If you downloaded cell multiplexing data (per-sample BAM files) from public repositories and would like to run Cell Ranger with it, you can convert them to FASTQ files using the 10x Genomics
bamtofastq tool. The tool will output one folder of FASTQs for each library. See this page for the information about 10x Genomics
Below are two options for reanalyzing the data from public repositories using Cell Ranger pipelines.
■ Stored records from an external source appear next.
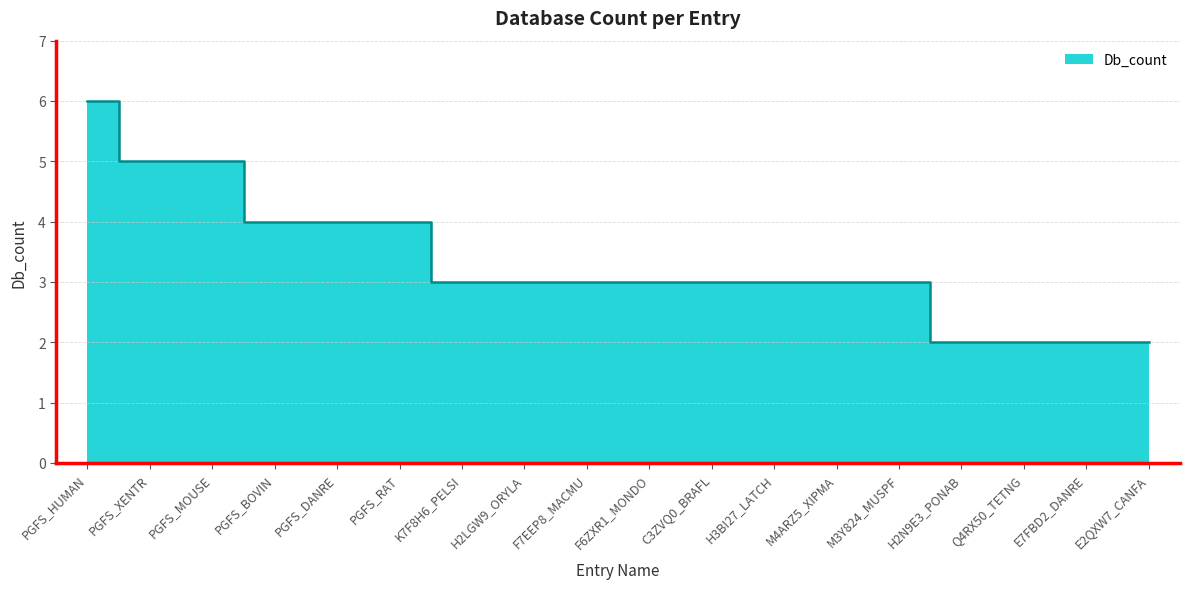

The chart shows a value of 6 at PGFS_DANRE. True or false?

False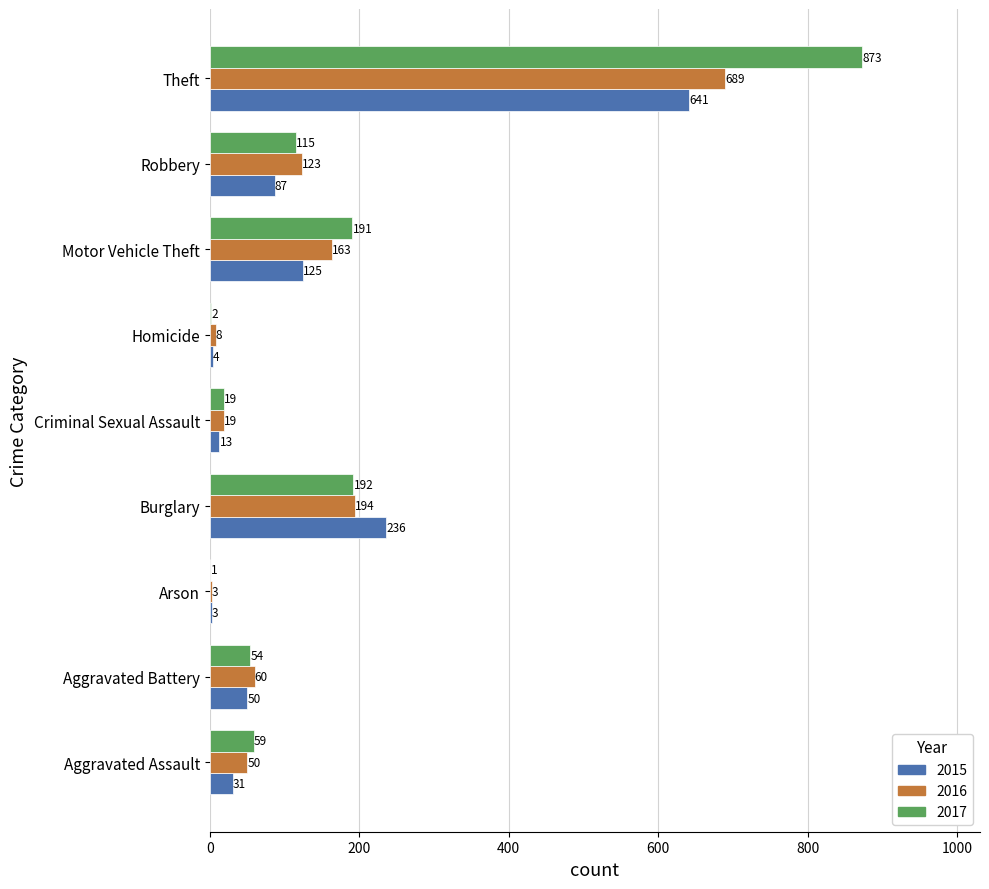

Which category has the highest value across all series?

Theft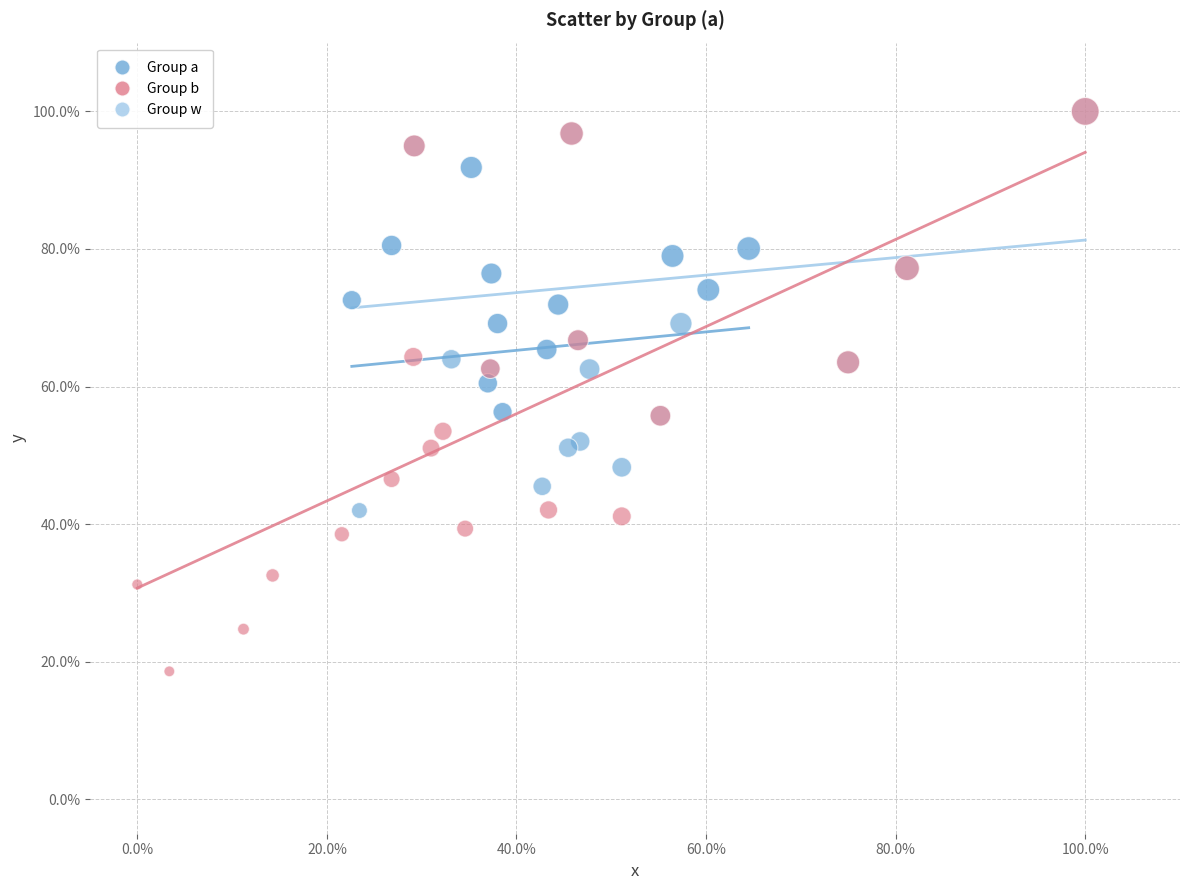

Which series has the widest spread of Y values?

Group b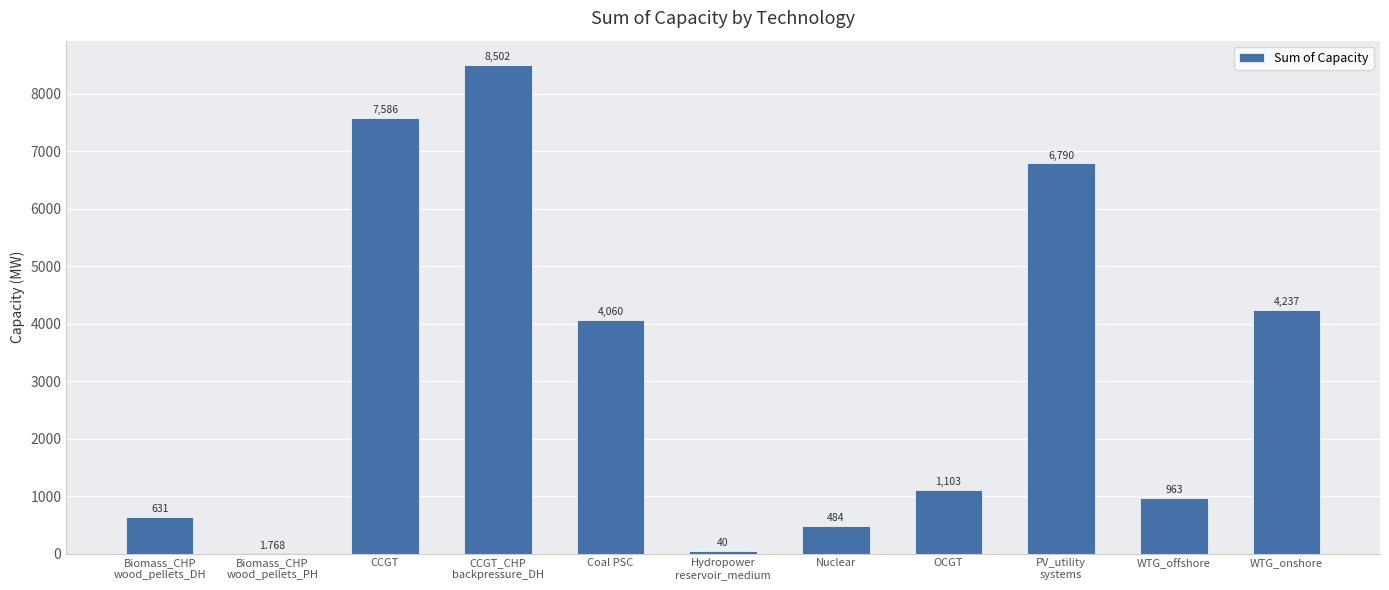

Which has a higher value, WTG_offshore or CCGT?

CCGT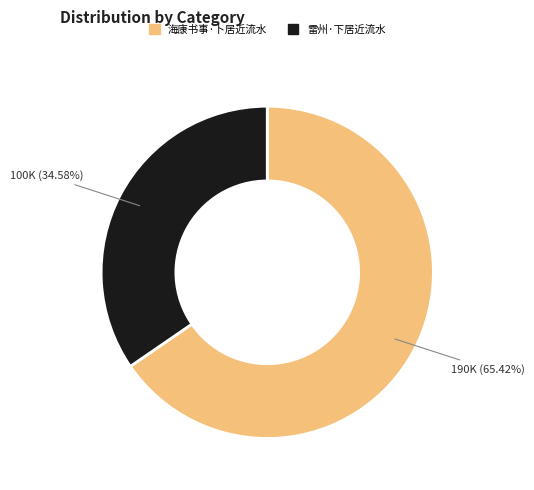

True or false: 海康书事·卜居近流水 accounts for 65% of the total.

True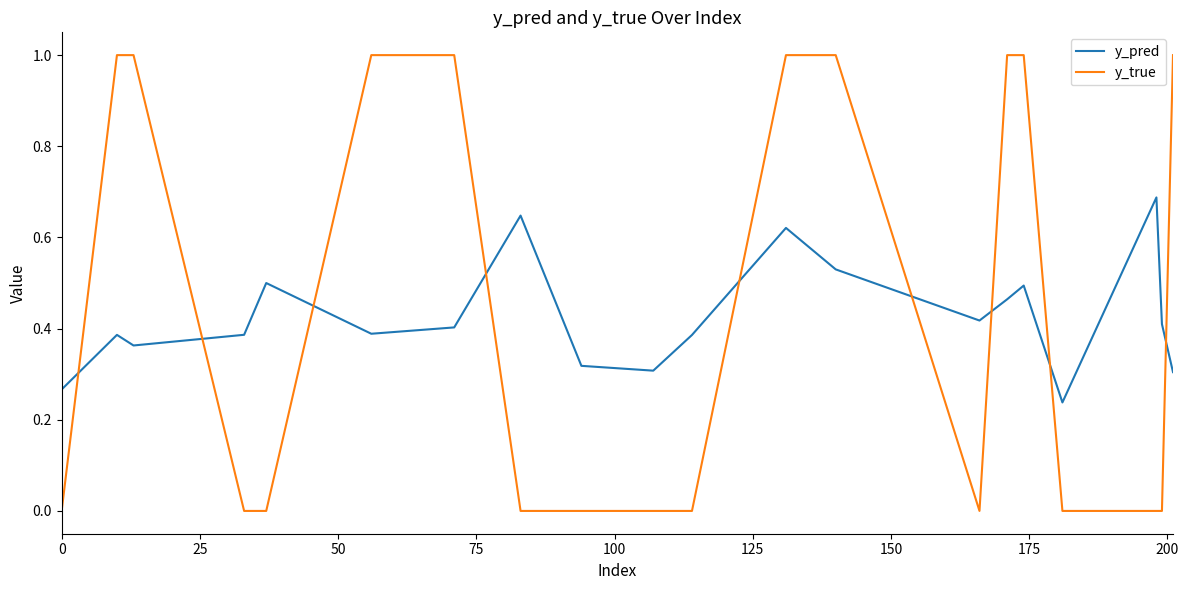

How many lines are shown in the chart?

2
(1) There is NO BAM file with background reads associated with the public dataset. The output per sample BAM files contain only those reads that were assigned to a sample in a
cellranger multi run. Cell Ranger needs all raw reads including the per sample reads and background reads to be able to exactly reproduce the original analysis. To be able to replicate the original analysis as closely as possible, you will need to download the BAM file and run bamtofastq to generate the FASTQs. You can ignore the FASTQs from the multiplexing library and only use the gene expression FASTQs. Then you need to run
cellranger count pipeline with the
--force-cells option, specifying the provided cell number detected for this sample in the original analysis. If the
--force-cells option is not specified, fewer cells may be detected by Cell Ranger compared to the original analysis and some data may be lost. Please see Gene Expression Algorithm Overview for details on cell calling in Cell Ranger.
(2) There IS a BAM file with background reads associated with the public dataset. After converting BAM files to FASTQs files, you can run
cellranger multi in Cell Ranger version 6+ with the provided tag information to reproduce the original analysis.